Evans, J.B. Broadside: “Some Facts About Suffrage Leaders A Cause Is No Stronger Than Its Leaders.” Montgomery: Brown Printing Co., [ND, but ca. 1919-1920].
8-1/2 x 14,” printed on news stock. Folded once, else fine.
When Congress passed the Susan B. Anthony Amendment and sent it to the states for ratification, anti-suffrage forces in Alabama organized themselves around Senators John H. Bankhead and Oscar W. Underwood. A group of women under the leadership of Mrs. James Pinckard formed the Southern Women’s Anti-Ratification League. The League sent a statement to the Alabama legislature, which opened with “We look with confidence to you to protect us from this device of northern Abolitionists.” The broadside relies on the same wellspring of anti-black sentiment to sway readers. The broadside attacks the woman suffrage movement as sacrilegious and pro-negro. From its leaders may be inferred the quality of the cause: Elizabeth Cady Stanton was “an agitator of the fanatical type” whose Women’s Bible “tore the Good Book into shreds from Genesis to Revelations” and Susan B. Anthony was “a rabid hater of the Southern people...and an absolute worshiper of the negro...” As for Anna Howard Shaw, “her intellectual development is decidedly mediocre.” “Moreover, ..”.don't forget that among its most earnest advocates are all Mormons, all Socialists, all Feminists, negro preachers and negro school teachers.

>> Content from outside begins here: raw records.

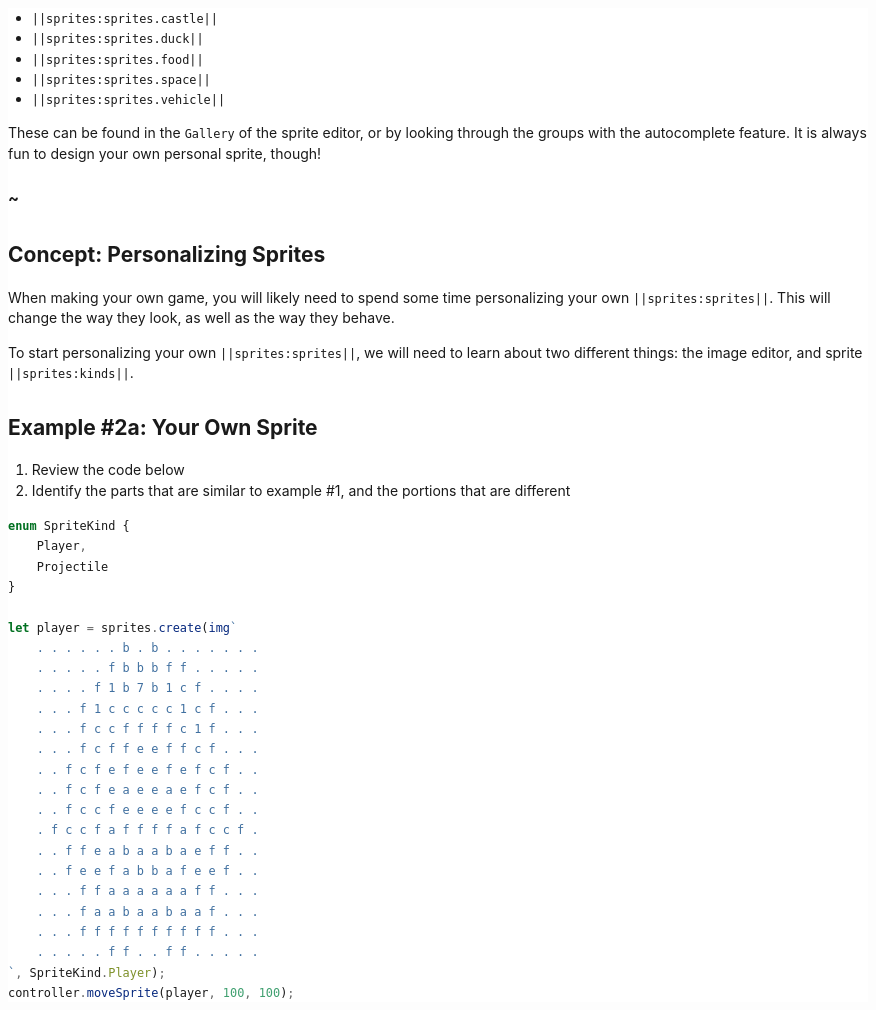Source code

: * ``||sprites:sprites.castle||``
* ``||sprites:sprites.duck||``
* ``||sprites:sprites.food||``
* ``||sprites:sprites.space||``
* ``||sprites:sprites.vehicle||``

These can be found in the ``Gallery`` of the sprite editor, or by looking through the
groups with the autocomplete feature. It is always fun to design your own personal
sprite, though!

### ~

## Concept: Personalizing Sprites

When making your own game, you will likely need to spend some time personalizing
your own ``||sprites:sprites||``.
This will change the way they look, as well as the way they behave.

To start personalizing your own ``||sprites:sprites||``,
we will need to learn about two different things:
the image editor, and sprite ``||sprites:kinds||``.

## Example #2a: Your Own Sprite

1. Review the code below
2. Identify the parts that are similar to example #1,
and the portions that are different

```typescript
enum SpriteKind {
    Player,
    Projectile
}

let player = sprites.create(img`
    . . . . . . b . b . . . . . . . 
    . . . . . f b b b f f . . . . . 
    . . . . f 1 b 7 b 1 c f . . . . 
    . . . f 1 c c c c c 1 c f . . . 
    . . . f c c f f f f c 1 f . . . 
    . . . f c f f e e f f c f . . . 
    . . f c f e f e e f e f c f . . 
    . . f c f e a e e a e f c f . . 
    . . f c c f e e e e f c c f . . 
    . f c c f a f f f f a f c c f . 
    . . f f e a b a a b a e f f . . 
    . . f e e f a b b a f e e f . . 
    . . . f f a a a a a a f f . . . 
    . . . f a a b a a b a a f . . . 
    . . . f f f f f f f f f f . . . 
    . . . . . f f . . f f . . . . . 
`, SpriteKind.Player);
controller.moveSprite(player, 100, 100);
```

A nice bunch for ladies to be associated with even politically.” The broadside concludes with a passage by Charles L. Dana (1852-1935), neurologist, in which he describes suffragists as obsessive: “Measured by fair rules of intelligence testing, I should say that the average zealot in the cause has about the mental age of 11.” J.B. Evans” may be Judge Joe Evans whom the History Of Woman Suffrage names as one of Alabama’s chief opponents of the woman suffrage amendment. Alabama’s anti-suffrage forces were successful; its legislature declined to ratify the Nineteenth Amendment. A good example of the kind of anti-suffrage arguments and language deployed in Southern states. History Of Woman Suffrage, VI, pp. 3-9.